Pour être plus précis, le maraviroc est le troisième anti-CCR5 développé par l’industrie pharmaceutique. Mais il est le premier à franchir avec succès les étapes de son développement, jusqu’à la mise sur le marché. Il sera commercialisé par les laboratoires Pfizer sous le nom évocateur de Selzentry.
A la différence des autres antirétroviraux, ce nouveau type de médicament n’attaque pas le VIH au niveau des globules blancs. Il empêche au contraire son entrée dans les cellules indemnes, par blocage des co-récepteurs du CCR5, qui sont leur principale voie d’accès au niveau cellulaire. Le CCR5 est en effet une protéine qui se trouve à la surface de certaines cellules immunitaires, cibles d’élection du VIH.

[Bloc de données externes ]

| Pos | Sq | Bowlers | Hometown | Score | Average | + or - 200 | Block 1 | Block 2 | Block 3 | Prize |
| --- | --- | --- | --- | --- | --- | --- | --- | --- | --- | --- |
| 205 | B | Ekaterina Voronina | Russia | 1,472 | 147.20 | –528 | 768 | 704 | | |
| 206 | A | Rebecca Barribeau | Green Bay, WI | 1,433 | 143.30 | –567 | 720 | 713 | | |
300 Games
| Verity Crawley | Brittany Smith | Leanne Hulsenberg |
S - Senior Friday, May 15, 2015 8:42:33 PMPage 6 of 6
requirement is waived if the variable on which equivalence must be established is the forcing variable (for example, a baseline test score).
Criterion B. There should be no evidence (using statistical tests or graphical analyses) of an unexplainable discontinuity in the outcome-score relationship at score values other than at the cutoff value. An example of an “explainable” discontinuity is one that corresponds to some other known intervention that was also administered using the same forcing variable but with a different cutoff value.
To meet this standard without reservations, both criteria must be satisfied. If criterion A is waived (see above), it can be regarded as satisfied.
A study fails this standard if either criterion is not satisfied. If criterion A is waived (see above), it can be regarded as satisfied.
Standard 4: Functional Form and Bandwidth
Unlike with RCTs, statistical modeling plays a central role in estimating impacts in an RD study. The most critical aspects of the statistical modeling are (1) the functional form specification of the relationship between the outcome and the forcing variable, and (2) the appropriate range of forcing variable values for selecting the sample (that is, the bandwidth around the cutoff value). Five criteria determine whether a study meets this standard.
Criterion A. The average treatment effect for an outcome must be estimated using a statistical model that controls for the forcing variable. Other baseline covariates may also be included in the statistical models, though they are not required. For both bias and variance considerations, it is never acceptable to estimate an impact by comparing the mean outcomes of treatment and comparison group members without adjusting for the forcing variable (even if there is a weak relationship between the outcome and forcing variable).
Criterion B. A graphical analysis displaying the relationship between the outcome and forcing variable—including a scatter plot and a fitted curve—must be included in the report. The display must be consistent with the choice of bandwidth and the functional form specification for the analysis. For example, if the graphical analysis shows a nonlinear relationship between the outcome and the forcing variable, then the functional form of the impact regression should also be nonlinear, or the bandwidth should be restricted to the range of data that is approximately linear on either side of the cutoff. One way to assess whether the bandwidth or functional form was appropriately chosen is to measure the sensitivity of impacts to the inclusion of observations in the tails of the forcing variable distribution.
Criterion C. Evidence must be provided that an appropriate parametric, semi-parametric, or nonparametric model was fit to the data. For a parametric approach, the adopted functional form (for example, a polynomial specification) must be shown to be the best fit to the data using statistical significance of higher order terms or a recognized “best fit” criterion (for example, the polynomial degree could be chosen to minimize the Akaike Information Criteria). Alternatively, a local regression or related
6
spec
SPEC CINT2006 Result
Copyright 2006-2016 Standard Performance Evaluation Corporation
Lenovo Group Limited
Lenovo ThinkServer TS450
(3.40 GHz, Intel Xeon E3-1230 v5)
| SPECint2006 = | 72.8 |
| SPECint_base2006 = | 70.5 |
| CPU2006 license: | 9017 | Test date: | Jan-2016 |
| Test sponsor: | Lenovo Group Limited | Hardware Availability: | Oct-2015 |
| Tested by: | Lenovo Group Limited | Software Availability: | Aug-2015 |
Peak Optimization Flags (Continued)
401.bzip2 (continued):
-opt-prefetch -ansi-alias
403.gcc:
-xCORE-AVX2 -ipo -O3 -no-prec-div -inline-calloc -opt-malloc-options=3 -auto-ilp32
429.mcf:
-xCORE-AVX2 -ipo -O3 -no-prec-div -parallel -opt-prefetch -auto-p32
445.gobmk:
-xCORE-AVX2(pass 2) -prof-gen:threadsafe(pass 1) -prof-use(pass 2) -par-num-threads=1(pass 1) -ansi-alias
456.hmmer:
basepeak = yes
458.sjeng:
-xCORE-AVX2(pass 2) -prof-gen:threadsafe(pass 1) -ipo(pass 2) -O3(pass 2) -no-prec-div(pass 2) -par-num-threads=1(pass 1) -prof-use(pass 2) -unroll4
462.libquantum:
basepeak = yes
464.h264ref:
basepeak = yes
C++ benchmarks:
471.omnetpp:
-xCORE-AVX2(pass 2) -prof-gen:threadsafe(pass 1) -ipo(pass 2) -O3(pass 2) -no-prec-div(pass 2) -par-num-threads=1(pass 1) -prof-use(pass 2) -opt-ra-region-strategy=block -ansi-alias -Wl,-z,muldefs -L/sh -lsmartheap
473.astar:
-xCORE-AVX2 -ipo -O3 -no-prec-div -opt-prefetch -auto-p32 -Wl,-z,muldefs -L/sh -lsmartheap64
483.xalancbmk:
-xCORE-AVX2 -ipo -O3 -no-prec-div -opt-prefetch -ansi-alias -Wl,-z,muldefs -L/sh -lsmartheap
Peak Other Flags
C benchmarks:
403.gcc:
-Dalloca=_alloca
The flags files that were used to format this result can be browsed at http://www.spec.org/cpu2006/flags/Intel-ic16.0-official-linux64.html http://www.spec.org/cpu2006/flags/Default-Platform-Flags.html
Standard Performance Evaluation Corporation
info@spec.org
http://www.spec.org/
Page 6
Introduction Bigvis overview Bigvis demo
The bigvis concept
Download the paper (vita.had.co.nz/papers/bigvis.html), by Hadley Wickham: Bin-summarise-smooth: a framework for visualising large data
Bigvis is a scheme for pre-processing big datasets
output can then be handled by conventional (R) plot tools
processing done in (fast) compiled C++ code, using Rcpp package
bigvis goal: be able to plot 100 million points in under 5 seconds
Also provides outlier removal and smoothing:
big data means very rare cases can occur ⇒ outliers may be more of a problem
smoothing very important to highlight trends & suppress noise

Synthétisé pour la première fois en 1997, le maraviroc aura connu un développement très rapide. Il devrait « constituer un apport important pour beaucoup de malades infectés par le VIH et qui n’ont pas répondu à d’autres traitements, » indique le Dr Steven Galson, qui dirige les services d’évaluation et de recherche de la FDA.